* _Exercise aim_
Render every line of text in the material as a JSON list of strings, one string per line, leaving out blank lines and the pictures.

* _Items in a dataset_
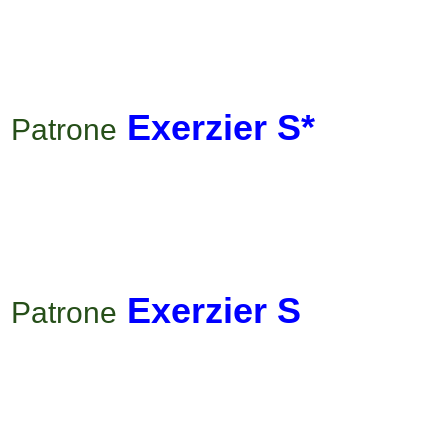
Exerzier S*
Patrone
Exerzier S
Patrone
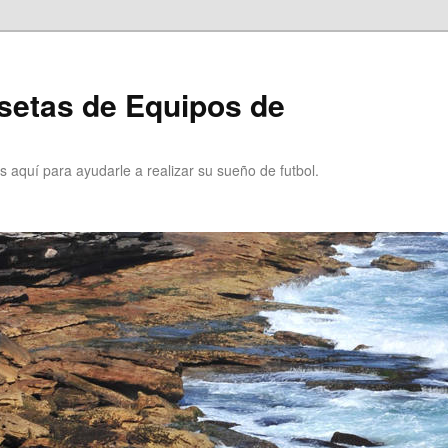
setas de Equipos de
 aquí para ayudarle a realizar su sueño de futbol.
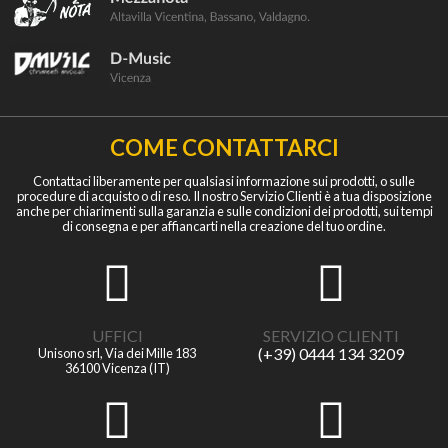
COME CONTATTARCI
Contattaci liberamente per qualsiasi informazione sui prodotti, o sulle
procedure di acquisto o di reso. Il nostro Servizio Clienti è a tua disposizione
anche per chiarimenti sulla garanzia e sulle condizioni dei prodotti, sui tempi
di consegna e per affiancarti nella creazione del tuo ordine.
UFFICI
SERVIZIO CLIENTI
(+39) 0444 134 3209
Unisono srl, Via dei Mille 183
36100 Vicenza (IT)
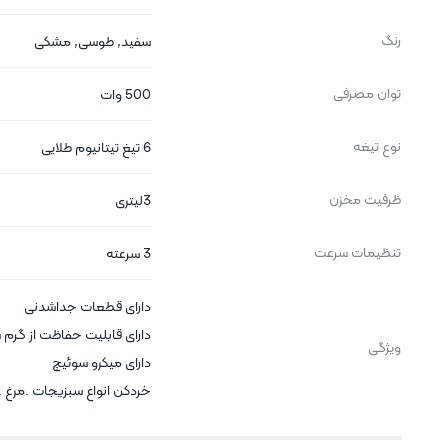
رنگ
سفید
,
طوسی
,
مشکی
توان مصرفی
500 وات
نوع تیغه
6 تیغ تیتانیوم طلایی
ظرفیت مخزن
3لیتری
تنظیمات سرعت
3 سرعته
دارای قطعات جداشدنی
دارای قابلیت حفاظت از گرم
ویژگی
دارای میکرو سوئیچ
خردکن انواع سبزیجات .مرغ 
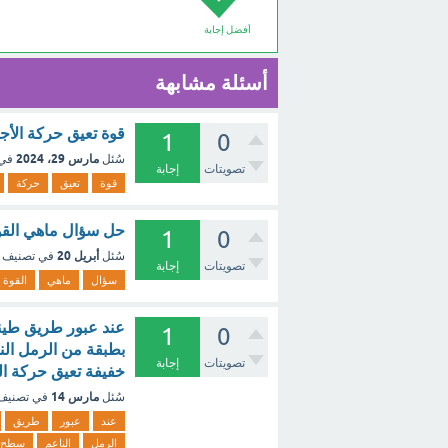
أفضل إجابة
أسئلة مشابهة
قوة تعيق حركة الأج
1
0
مارس 29، 2024
سُئل
في
تصويتات
إجابة
قوة
تعيق
حركة
حل سؤال ماهي القوة
1
0
أبريل 20
سُئل
في تصنيف
تصويتات
إجابة
سؤال
ماهي
القوة
عند عبور طريق طيني
1
0
بطبقة من الرمل ال
تصويتات
إجابة
خفيفة تعيق حركة ا
مارس 14
سُئل
في تصني
عند
عبور
طريق
الرمل
الناعم
سطح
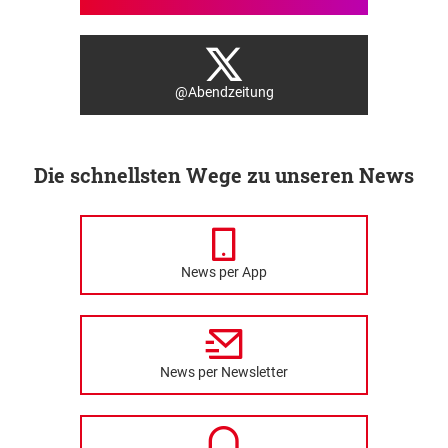
@Abendzeitung
Die schnellsten Wege zu unseren News
News per App
News per Newsletter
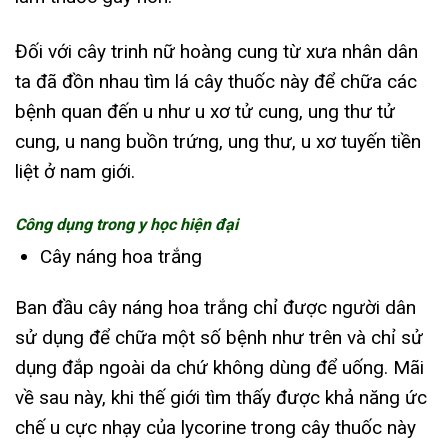
Đối với cây trinh nữ hoàng cung từ xưa nhân dân
ta đã đồn nhau tìm lá cây thuốc này để chữa các
bệnh quan đến u như u xơ tử cung, ung thư tử
cung, u nang buồn trứng, ung thư, u xơ tuyến tiền
liệt ở nam giới.
Công dụng trong y học hiện đại
Cây náng hoa trắng
Ban đầu cây náng hoa trắng chỉ được người dân
sử dụng để chữa một số bệnh như trên và chỉ sử
dụng đắp ngoài da chứ không dùng để uống. Mãi
về sau này, khi thế giới tìm thấy được khả năng ức
chế u cực nhạy của lycorine trong cây thuốc này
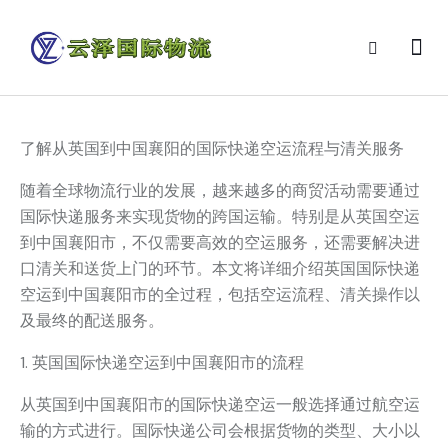
了解从英国到中国襄阳的国际快递空运流程与清关服务
随着全球物流行业的发展，越来越多的商贸活动需要通过
国际快递服务来实现货物的跨国运输。特别是从英国空运
到中国襄阳市，不仅需要高效的空运服务，还需要解决进
口清关和送货上门的环节。本文将详细介绍英国国际快递
空运到中国襄阳市的全过程，包括空运流程、清关操作以
及最终的配送服务。
1. 英国国际快递空运到中国襄阳市的流程
从英国到中国襄阳市的国际快递空运一般选择通过航空运
输的方式进行。国际快递公司会根据货物的类型、大小以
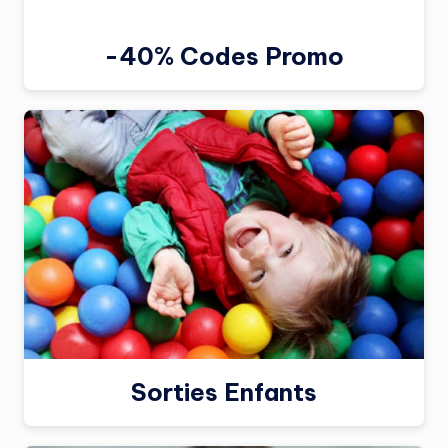
-40% Codes Promo
Sorties Enfants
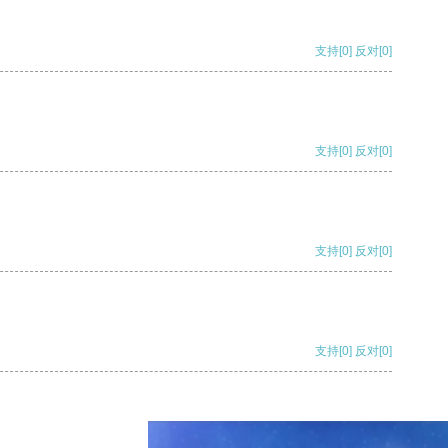
支持
[0]
反对
[0]
支持
[0]
反对
[0]
支持
[0]
反对
[0]
支持
[0]
反对
[0]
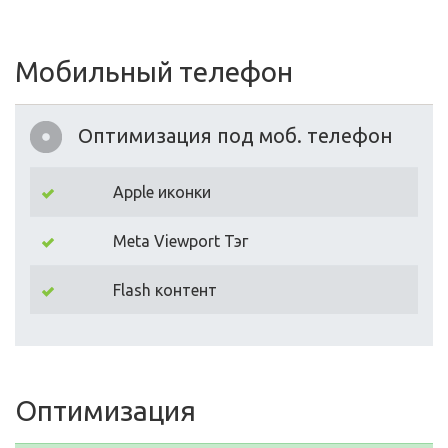
Мобильный телефон
Оптимизация под моб. телефон
Apple иконки
Meta Viewport Тэг
Flash контент
Оптимизация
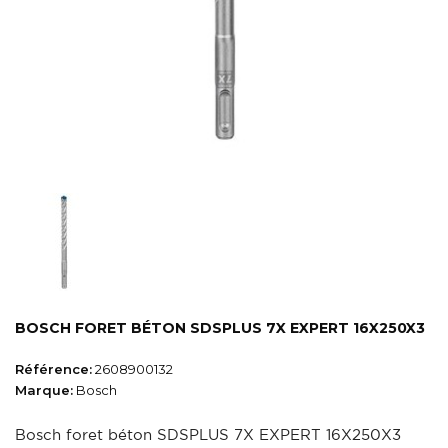
BOSCH FORET BÉTON SDSPLUS 7X EXPERT 16X250X3
Référence:
2608900132
Marque:
Bosch
Bosch foret béton SDSPLUS 7X EXPERT 16X250X3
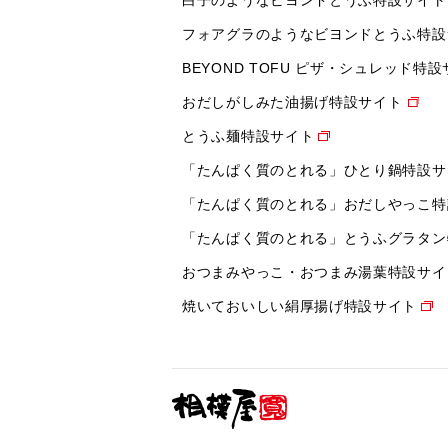
白子のようなビヨンドとうふ特設サイト
フォアグラのようなビヨンドとうふ特設
BEYOND TOFU ピザ・シュレッド特
おだしがしみた油揚げ特設サイト
とうふ麺特設サイト
「たんぱく質のとれる」ひとり鍋特設サ
「たんぱく質のとれる」おだしやっこ特
「たんぱく質のとれる」とうふグラタン
おつまみやっこ・おつまみ湯葉特設サイ
焼いておいしい絹厚揚げ特設サイト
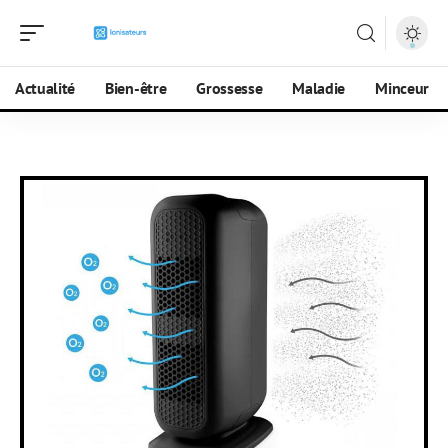
Actualité
Bien-être
Grossesse
Maladie
Minceur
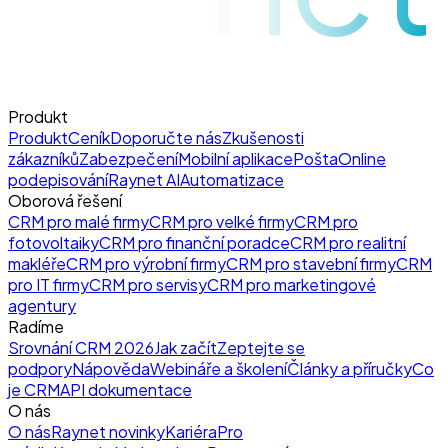
Produkt
Produkt
Ceník
Doporučte nás
Zkušenosti
zákazníků
Zabezpečení
Mobilní aplikace
Pošta
Online
podepisování
Raynet AI
Automatizace
Oborová řešení
CRM pro malé firmy
CRM pro velké firmy
CRM pro
fotovoltaiky
CRM pro finanční poradce
CRM pro realitní
makléře
CRM pro výrobní firmy
CRM pro stavební firmy
CRM
pro IT firmy
CRM pro servisy
CRM pro marketingové
agentury
Radíme
Srovnání CRM 2026
Jak začít
Zeptejte se
podpory
Nápověda
Webináře a školení
Články a příručky
Co
je CRM
API dokumentace
O nás
O nás
Raynet novinky
Kariéra
Pro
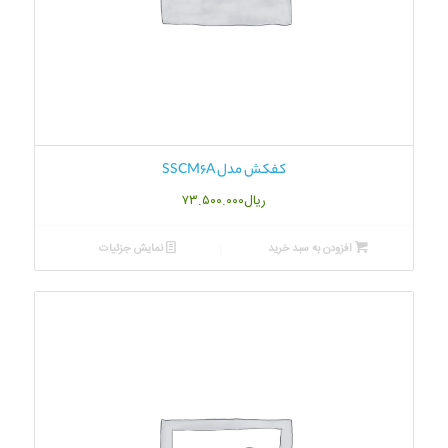
کفکش مدل SSCM6A
ریال
۷۳.۵۰۰.۰۰۰
افزودن به سبد خرید
نمایش جزئیات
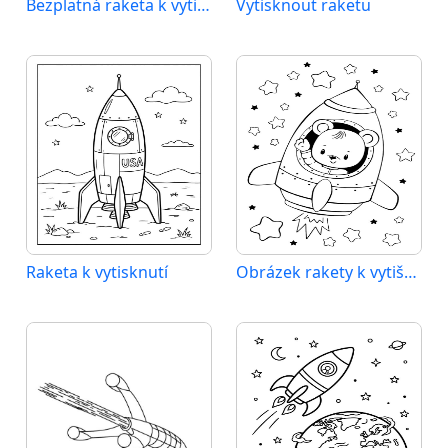
Bezplatná raketa k vytisknutí
Vytisknout raketu
Raketa k vytisknutí
Obrázek rakety k vytištění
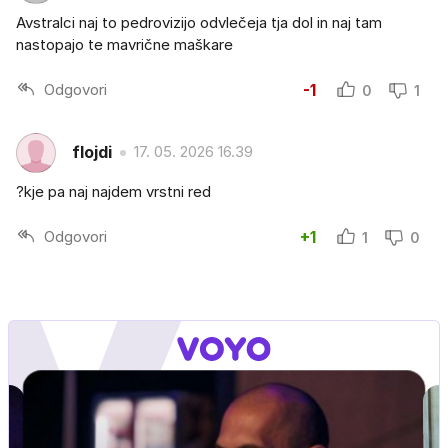
Avstralci naj to pedrovizijo odvlečeja tja dol in naj tam
nastopajo te mavrične maškare
Odgovori
-1
0
1
flojdi
17. 05. 2026 16.39
?kje pa naj najdem vrstni red
Odgovori
+1
1
0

* _Response area_
[
  "Exerzier S*",
  "Patrone",
  "Exerzier S",
  "Patrone",
  "setas de Equipos de",
  " aquí para ayudarle a realizar su sueño de futbol.",
  "COME CONTATTARCI",
  "Contattaci liberamente per qualsiasi informazione sui prodotti, o sulle",
  "procedure di acquisto o di reso. Il nostro Servizio Clienti è a tua disposizione",
  "anche per chiarimenti sulla garanzia e sulle condizioni dei prodotti, sui tempi",
  "di consegna e per affiancarti nella creazione del tuo ordine.",
  "UFFICI",
  "SERVIZIO CLIENTI",
  "(+39) 0444 134 3209",
  "Unisono srl, Via dei Mille 183",
  "36100 Vicenza (IT)",
  "رنگ",
  "سفید",
  ",",
  "طوسی",
  ",",
  "مشکی",
  "توان مصرفی",
  "500 وات",
  "نوع تیغه",
  "6 تیغ تیتانیوم طلایی",
  "ظرفیت مخزن",
  "3لیتری",
  "تنظیمات سرعت",
  "3 سرعته",
  "دارای قطعات جداشدنی",
  "دارای قابلیت حفاظت از گرم",
  "ویژگی",
  "دارای میکرو سوئیچ",
  "خردکن انواع سبزیجات .مرغ ",
  "أفضل إجابة",
  "أسئلة مشابهة",
  "قوة تعيق حركة الأج",
  "1",
  "0",
  "مارس 29، 2024",
  "سُئل",
  "في",
  "تصويتات",
  "إجابة",
  "قوة",
  "تعيق",
  "حركة",
  "حل سؤال ماهي القوة",
  "1",
  "0",
  "أبريل 20",
  "سُئل",
  "في تصنيف",
  "تصويتات",
  "إجابة",
  "سؤال",
  "ماهي",
  "القوة",
  "عند عبور طريق طيني",
  "1",
  "0",
  "بطبقة من الرمل ال",
  "تصويتات",
  "إجابة",
  "خفيفة تعيق حركة ا",
  "مارس 14",
  "سُئل",
  "في تصني",
  "عند",
  "عبور",
  "طريق",
  "الرمل",
  "الناعم",
  "سطح",
  "@Abendzeitung",
  "Die schnellsten Wege zu unseren News",
  "News per App",
  "News per Newsletter",
  "Đối với cây trinh nữ hoàng cung từ xưa nhân dân",
  "ta đã đồn nhau tìm lá cây thuốc này để chữa các",
  "bệnh quan đến u như u xơ tử cung, ung thư tử",
  "cung, u nang buồn trứng, ung thư, u xơ tuyến tiền",
  "liệt ở nam giới.",
  "Công dụng trong y học hiện đại",
  "Cây náng hoa trắng",
  "Ban đầu cây náng hoa trắng chỉ được người dân",
  "sử dụng để chữa một số bệnh như trên và chỉ sử",
  "dụng đắp ngoài da chứ không dùng để uống. Mãi",
  "về sau này, khi thế giới tìm thấy được khả năng ức",
  "chế u cực nhạy của lycorine trong cây thuốc này",
  "了解从英国到中国襄阳的国际快递空运流程与清关服务",
  "随着全球物流行业的发展，越来越多的商贸活动需要通过",
  "国际快递服务来实现货物的跨国运输。特别是从英国空运",
  "到中国襄阳市，不仅需要高效的空运服务，还需要解决进",
  "口清关和送货上门的环节。本文将详细介绍英国国际快递",
  "空运到中国襄阳市的全过程，包括空运流程、清关操作以",
  "及最终的配送服务。",
  "1. 英国国际快递空运到中国襄阳市的流程",
  "从英国到中国襄阳市的国际快递空运一般选择通过航空运",
  "输的方式进行。国际快递公司会根据货物的类型、大小以",
  "-40% Codes Promo",
  "Sorties Enfants",
  "支持",
  "[0]",
  "反对",
  "[0]",
  "支持",
  "[0]",
  "反对",
  "[0]",
  "支持",
  "[0]",
  "反对",
  "[0]",
  "支持",
  "[0]",
  "反对",
  "[0]",
  "Мобильный телефон",
  "Оптимизация под моб. телефон",
  "Apple иконки",
  "Meta Viewport Тэг",
  "Flash контент",
  "Оптимизация",
  "BOSCH FORET BÉTON SDSPLUS 7X EXPERT 16X250X3",
  "Référence:",
  "2608900132",
  "Marque:",
  "Bosch",
  "Bosch foret béton SDSPLUS 7X EXPERT 16X250X3",
  "白子のようなビヨンドとうふ特設サイト",
  "フォアグラのようなビヨンドとうふ特設",
  "BEYOND TOFU ピザ・シュレッド特",
  "おだしがしみた油揚げ特設サイト",
  "とうふ麺特設サイト",
  "「たんぱく質のとれる」ひとり鍋特設サ",
  "「たんぱく質のとれる」おだしやっこ特",
  "「たんぱく質のとれる」とうふグラタン",
  "おつまみやっこ・おつまみ湯葉特設サイ",
  "焼いておいしい絹厚揚げ特設サイト",
  "Actualité",
  "Bien-être",
  "Grossesse",
  "Maladie",
  "Minceur",
  "Produkt",
  "Produkt",
  "Ceník",
  "Doporučte nás",
  "Zkušenosti",
  "zákazníků",
  "Zabezpečení",
  "Mobilní aplikace",
  "Pošta",
  "Online",
  "podepisování",
  "Raynet AI",
  "Automatizace",
  "Oborová řešení",
  "CRM pro malé firmy",
  "CRM pro velké firmy",
  "CRM pro",
  "fotovoltaiky",
  "CRM pro finanční poradce",
  "CRM pro realitní",
  "makléře",
  "CRM pro výrobní firmy",
  "CRM pro stavební firmy",
  "CRM",
  "pro IT firmy",
  "CRM pro servisy",
  "CRM pro marketingové",
  "agentury",
  "Radíme",
  "Srovnání CRM 2026",
  "Jak začít",
  "Zeptejte se",
  "podpory",
  "Nápověda",
  "Webináře a školení",
  "Články a příručky",
  "Co",
  "je CRM",
  "API dokumentace",
  "O nás",
  "O nás",
  "Raynet novinky",
  "Kariéra",
  "Pro",
  "کفکش مدل SSCM6A",
  "ریال",
  "۷۳.۵۰۰.۰۰۰",
  "افزودن به سبد خرید",
  "نمایش جزئیات",
  "Bezplatná raketa k vytisknutí",
  "Vytisknout raketu",
  "Raketa k vytisknutí",
  "Obrázek rakety k vytištění",
  "Avstralci naj to pedrovizijo odvlečeja tja dol in naj tam",
  "nastopajo te mavrične maškare",
  "Odgovori",
  "-1",
  "0",
  "1",
  "flojdi",
  "17. 05. 2026 16.39",
  "?kje pa naj najdem vrstni red",
  "Odgovori",
  "+1",
  "1",
  "0"
]